[Exercise goal]: Could you please reproduce the entries exactly, leaving out any pictures?

[Provided records]:
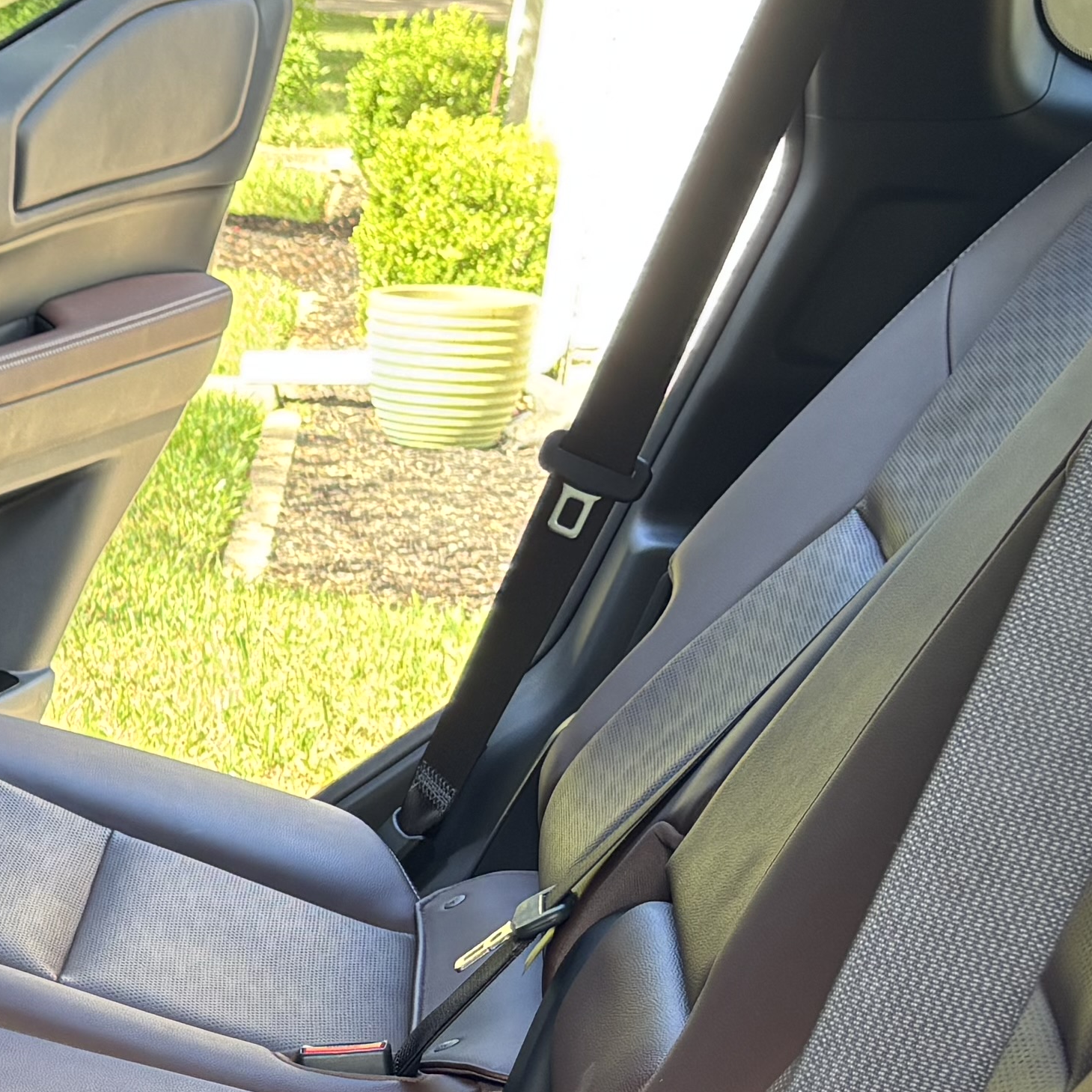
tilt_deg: -16.2
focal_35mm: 90
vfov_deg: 19.2
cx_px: -490
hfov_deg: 17.5
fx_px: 3212
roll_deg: -3.3
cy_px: 772
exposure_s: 1/121
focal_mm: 5.96
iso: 64
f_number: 1.6
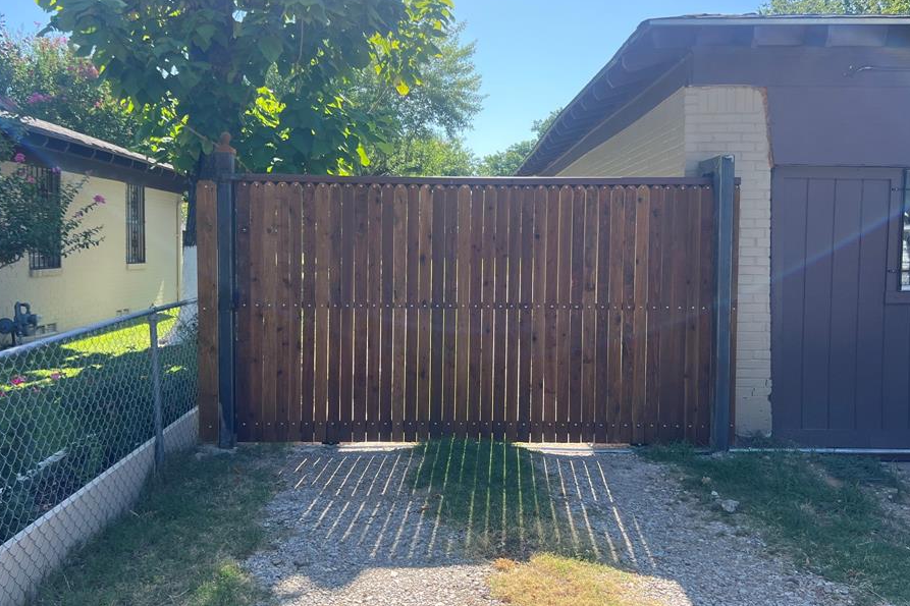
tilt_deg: -3.0
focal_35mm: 31
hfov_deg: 60.3
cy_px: 282
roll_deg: +1.1
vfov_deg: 42.3
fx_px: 783
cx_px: 458
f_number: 1.5
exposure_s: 1/1295
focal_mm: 5.7
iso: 50
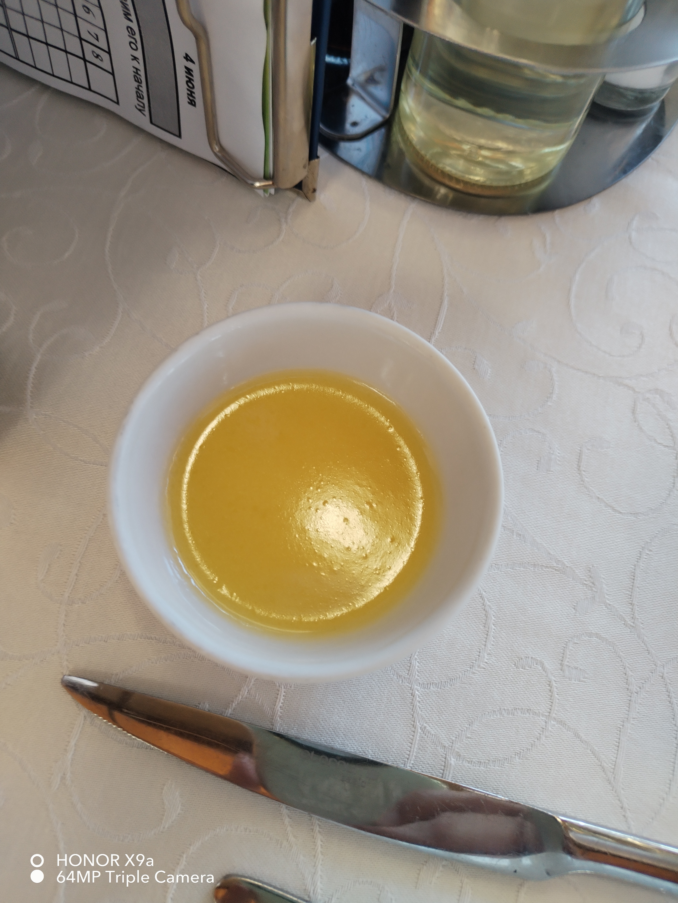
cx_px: 339
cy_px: 452
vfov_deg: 67.3
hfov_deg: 53.1
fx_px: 679
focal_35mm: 26
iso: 285
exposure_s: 1/60
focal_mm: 4.75
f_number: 1.8
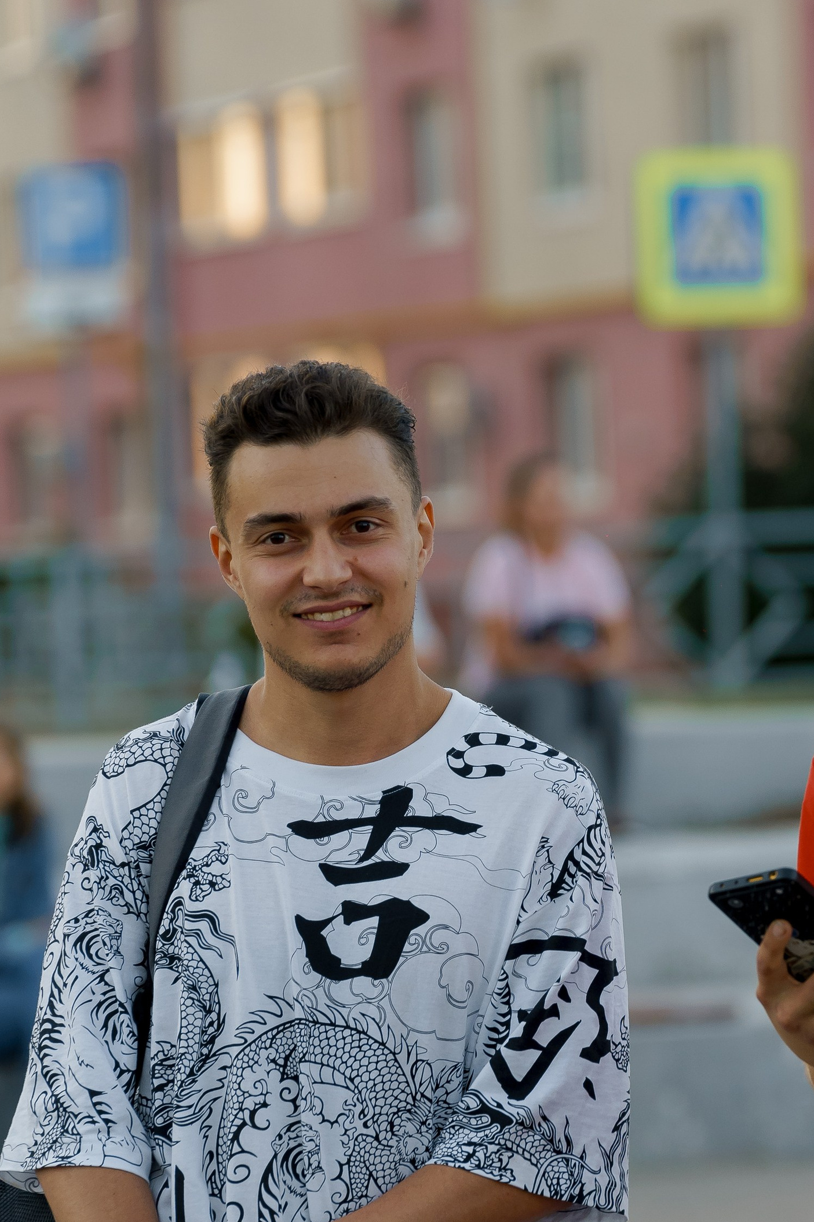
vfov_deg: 8.8
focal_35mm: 235
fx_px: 7971
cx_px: 629
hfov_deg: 5.8
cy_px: 814
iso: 640
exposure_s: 1/160
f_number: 3.5
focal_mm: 129
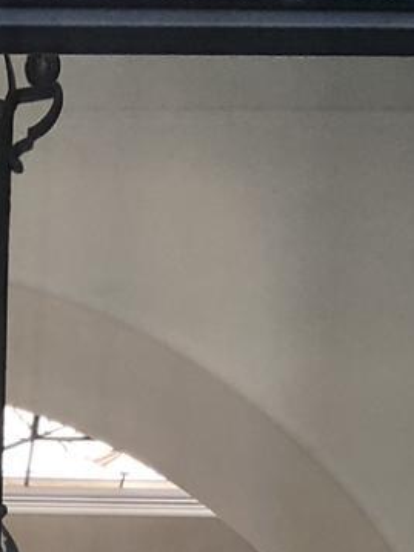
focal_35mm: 156
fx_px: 2489
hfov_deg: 9.2
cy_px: 1528
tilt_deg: +0.7
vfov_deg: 10.1
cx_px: -260
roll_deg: -0.6
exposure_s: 1/30
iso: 25
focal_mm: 3.99
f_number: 1.8
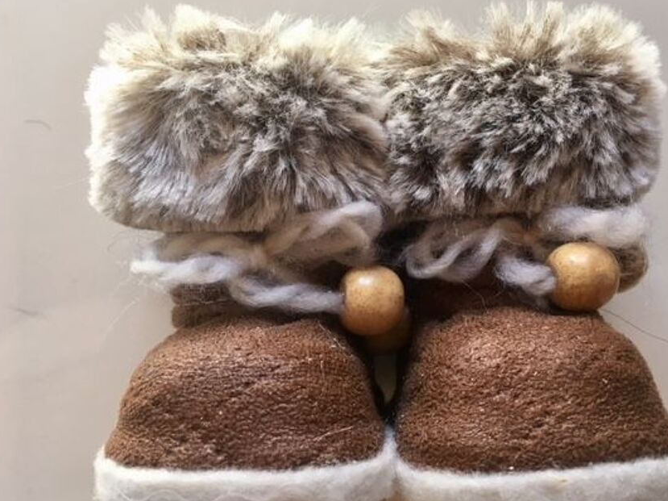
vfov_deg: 40.6
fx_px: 675
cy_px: 275
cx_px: 381
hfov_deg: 52.5
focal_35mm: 35
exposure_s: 1/33
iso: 50
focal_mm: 4.15
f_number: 2.2
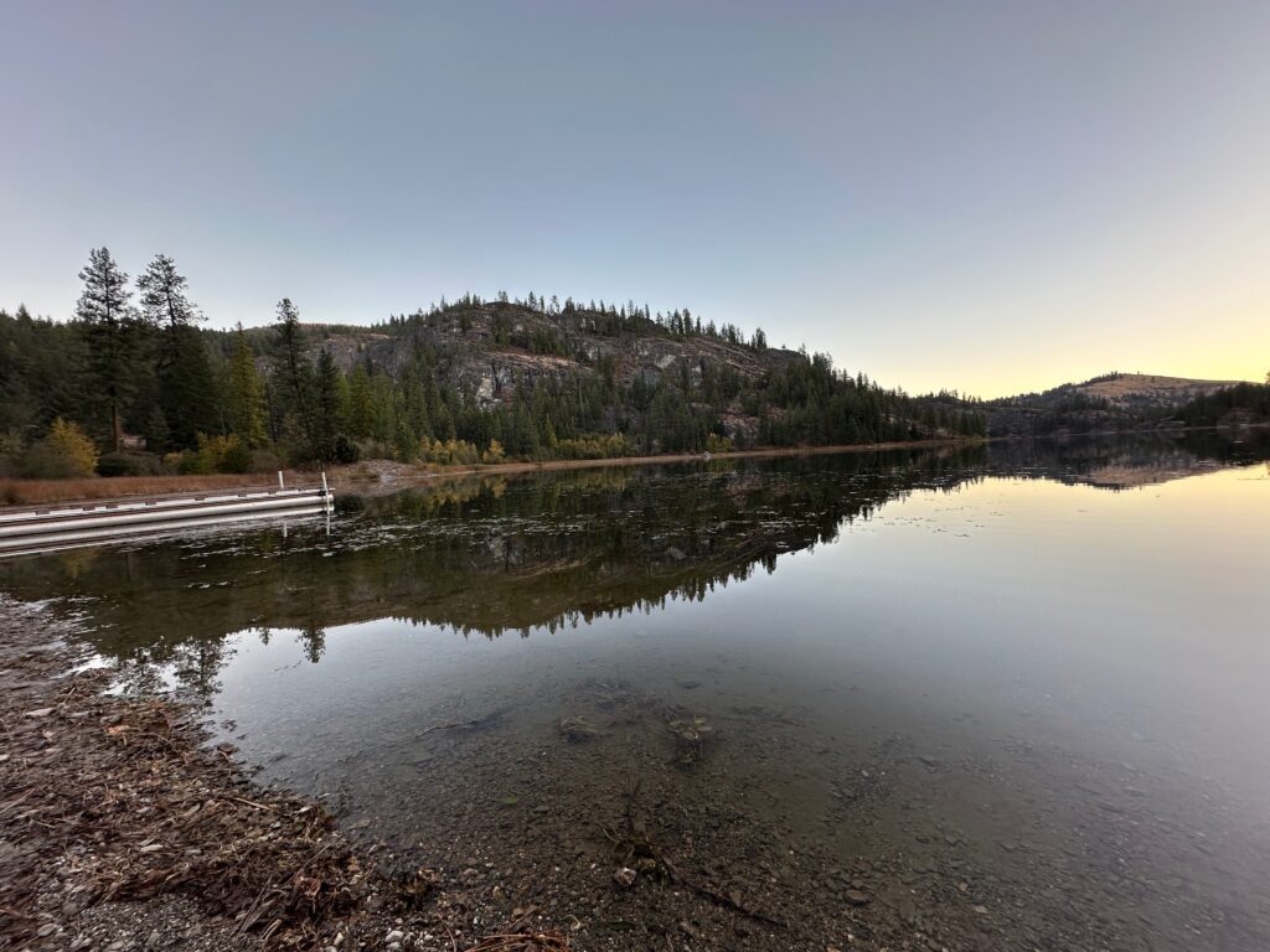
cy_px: 476
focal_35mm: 14
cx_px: 635
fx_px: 514
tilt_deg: -0.9
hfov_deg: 102.1
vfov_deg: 85.7
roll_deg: +3.2
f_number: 2.2
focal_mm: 2.22
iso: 50
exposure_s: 1/99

[Answer area]:
tilt_deg: -16.2
focal_35mm: 90
vfov_deg: 19.2
cx_px: -490
hfov_deg: 17.5
fx_px: 3212
roll_deg: -3.3
cy_px: 772
exposure_s: 1/121
focal_mm: 5.96
iso: 64
f_number: 1.6
tilt_deg: -3.0
focal_35mm: 31
hfov_deg: 60.3
cy_px: 282
roll_deg: +1.1
vfov_deg: 42.3
fx_px: 783
cx_px: 458
f_number: 1.5
exposure_s: 1/1295
focal_mm: 5.7
iso: 50
cx_px: 339
cy_px: 452
vfov_deg: 67.3
hfov_deg: 53.1
fx_px: 679
focal_35mm: 26
iso: 285
exposure_s: 1/60
focal_mm: 4.75
f_number: 1.8
vfov_deg: 8.8
focal_35mm: 235
fx_px: 7971
cx_px: 629
hfov_deg: 5.8
cy_px: 814
iso: 640
exposure_s: 1/160
f_number: 3.5
focal_mm: 129
focal_35mm: 156
fx_px: 2489
hfov_deg: 9.2
cy_px: 1528
tilt_deg: +0.7
vfov_deg: 10.1
cx_px: -260
roll_deg: -0.6
exposure_s: 1/30
iso: 25
focal_mm: 3.99
f_number: 1.8
vfov_deg: 40.6
fx_px: 675
cy_px: 275
cx_px: 381
hfov_deg: 52.5
focal_35mm: 35
exposure_s: 1/33
iso: 50
focal_mm: 4.15
f_number: 2.2
cy_px: 476
focal_35mm: 14
cx_px: 635
fx_px: 514
tilt_deg: -0.9
hfov_deg: 102.1
vfov_deg: 85.7
roll_deg: +3.2
f_number: 2.2
focal_mm: 2.22
iso: 50
exposure_s: 1/99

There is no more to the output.